The European Union seeks to co-ordinate its members’ relations with China. Individual interests in Germany, Italy or France among the large states are pursued independently and given priority over EU policies; where they are brought together, the EU’s external action service has difficulty asserting itself. In a spectacular own goal, its Beijing ambassador recently allowed Chinese censors remove a reference to Covid’s Chinese origins in a letter from its 27 ambassadors in a leading Beijing newspaper.

That has stimulated a sharp debate on the EU’s priorities with China. Critics say it puts trade and investment over concern for human rights and the rule of law and is complacent about the treatment of millions of Uighers, Tibetans and now about the crackdown on protest in Hong Kong. China’s penetration of European markets, strategic BRI investments in central and southern Europe, takeover and domination of high-technology firms and sectors, all add spice and urgency to the relationship. They pit EU countries against each other – notably Italy against other core members.

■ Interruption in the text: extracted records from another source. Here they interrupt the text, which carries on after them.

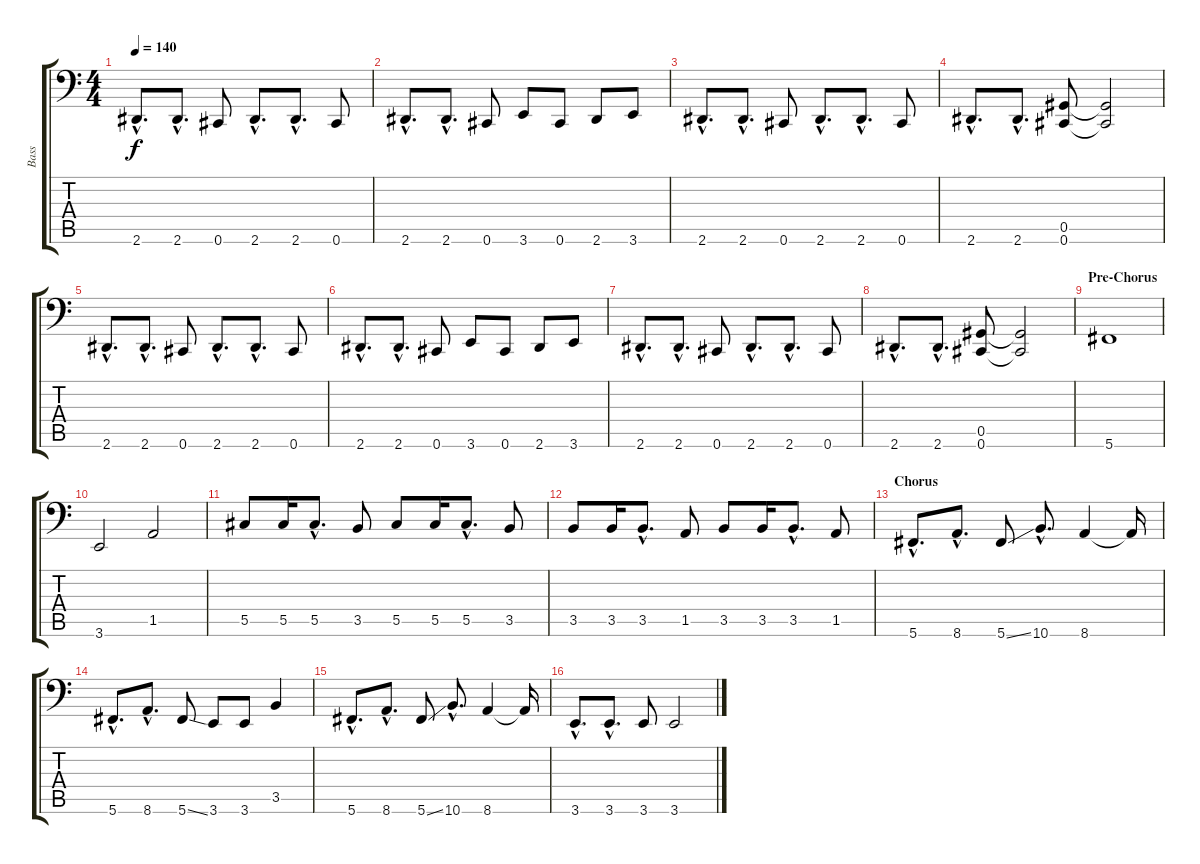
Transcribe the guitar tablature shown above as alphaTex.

\track ("Bass" "Bass") {instrument distortionguitar}
\staff {score tabs}
\tuning (Eb3 Bb2 Gb2 Db2 Ab1 Db1) {hide}
\ts (4 4)
\tempo 140
\clef f4
\ks c
2.6{hac}.8{d dy f} 2.6{hac}.8{d} 0.6.8 2.6{hac}.8{d} 2.6{hac}.8{d} 0.6.8 |
2.6{hac}.8{d} 2.6{hac}.8{d} 0.6.8 3.6.8 0.6.8 2.6.8 3.6.8 |
2.6{hac}.8{d} 2.6{hac}.8{d} 0.6.8 2.6{hac}.8{d} 2.6{hac}.8{d} 0.6.8 |
2.6{hac}.8{d} 2.6{hac}.8{d} (0.5 0.6).8 (0.5{t} 0.6{t}).2 |
2.6{hac}.8{d} 2.6{hac}.8{d} 0.6.8 2.6{hac}.8{d} 2.6{hac}.8{d} 0.6.8 |
2.6{hac}.8{d} 2.6{hac}.8{d} 0.6.8 3.6.8 0.6.8 2.6.8 3.6.8 |
2.6{hac}.8{d} 2.6{hac}.8{d} 0.6.8 2.6{hac}.8{d} 2.6{hac}.8{d} 0.6.8 |
2.6{hac}.8{d} 2.6{hac}.8{d} (0.5 0.6).8 (0.5{t} 0.6{t}).2 |
\section ("" "Pre-Chorus")
5.6.1 |
3.6.2 1.5.2 |
5.5.8 5.5.16 5.5{hac}.8{d} 3.5.8 5.5.8 5.5.16 5.5{hac}.8{d} 3.5.8 |
3.5.8 3.5.16 3.5{hac}.8{d} 1.5.8 3.5.8 3.5.16 3.5{hac}.8{d} 1.5.8 |
\section ("" "Chorus")
5.6{hac}.8{d} 8.6{hac}.8{d} 5.6{ss}.8 10.6{hac}.8{d} 8.6.4 8.6{t}.16 |
5.6{hac}.8{d} 8.6{hac}.8{d} 5.6{ss}.8 3.6.8 3.6.8 3.5.4 |
5.6{hac}.8{d} 8.6{hac}.8{d} 5.6{ss}.8 10.6{hac}.8{d} 8.6.4 8.6{t}.16 |
3.6{hac}.8{d} 3.6{hac}.8{d} 3.6.8 3.6.2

Germany’s incoming EU presidency is making relations with China a priority, but the planned September summit with President Xi Jinping has now been postponed because of Covid-19. The ambassadors’ letter outlines “obvious shared interests in the peaceful resolution of global conflicts, climate change mitigation, sustainable development, food and energy security, nuclear non-proliferation and social justice”. Enhancing connectivity is another priority, as is “upholding multilateralism, with the United Nations and World Trade Organisation at its core”. Differences on human rights are acknowledged but with a supposed capacity for frank disagreement.

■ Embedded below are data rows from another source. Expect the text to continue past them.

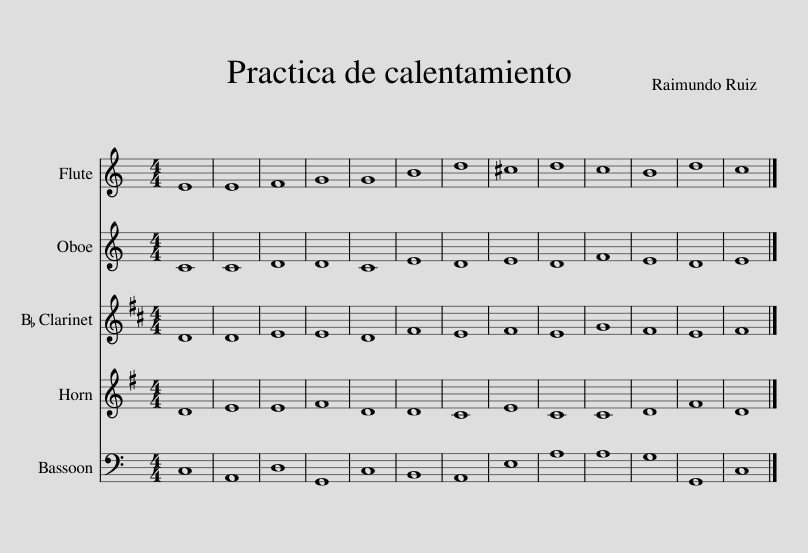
X:1
%%score 1 2 3 4 5
L:1/8
M:4/4
I:linebreak $
K:C
V:1 treble
V:2 treble
V:3 treble transpose=-2
V:4 treble transpose=-7
V:5 bass
V:1
 E8 | E8 | F8 | G8 | G8 | %5
 B8 | d8 | ^c8 | d8 | c8 | %10
 B8 | d8 | c8 |] %13
V:2
 C8 | C8 | D8 | D8 | C8 | %5
 E8 | D8 | E8 | D8 | F8 | %10
 E8 | D8 | E8 |] %13
V:3
[K:D] D8 | D8 | E8 | E8 | D8 | %5
 F8 | E8 | F8 | E8 | G8 | %10
 F8 | E8 | F8 |] %13
V:4
[K:G] D8 | E8 | E8 | F8 | D8 | %5
 D8 | C8 | E8 | C8 | C8 | %10
 D8 | F8 | D8 |] %13
V:5
 C,8 | A,,8 | D,8 | G,,8 | C,8 | %5
 B,,8 | A,,8 | E,8 | A,8 | A,8 | %10
 G,8 | G,,8 | C,8 |] %13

That sits awkwardly with the currently more assertive strain in China’s “lone wolf diplomacy” in Europe and elsewhere. Critics of China say magnanimity is one hallmark of a great power rather than the current chauvinism which seems to mirror Donald Trump’s resentful resistance to US decline.

Behind such jostling over events and criticisms lies a major geopolitical shift which will make Europe’s relations with China and Asia its major external focus in coming years. Were it to be sucked into a reactive response to a US-China cold war, that potential would be lost.

Nathalie Tocci, adviser to former EU external affairs boss Federica Mogherini, puts it well in a useful symposium in the current Asia-Europe journal: “Amidst a sharpening of the US-China strategic competition, Europeans must redouble their quest for autonomy, enabling them to triangulate between the two rather than being forced to choose between or to succumb to one of them. Such autonomy is necessary to shield Europeans against the nefarious effects of asymmetric interdependence aimed at making the continent simply another terrain of the crystallising global confrontation.”

That requires a greater strengthening of EU foreign policy capacity to match its economic ambitions. The two come together in dealing with China. But the common interests involved in maintaining multilateralism are shared with other Asians, notably the Association of Southeast Asian Nations. Its 10 members bring 600 million people together in a regional inter-governmental organisation with which the EU is also pledged to strengthen its links.

Future summitry should aim to balance bilateral with multilateral relations on all these issues. From such encounters can be developed a more effective ethical engagement based on mutually recognised interests and values.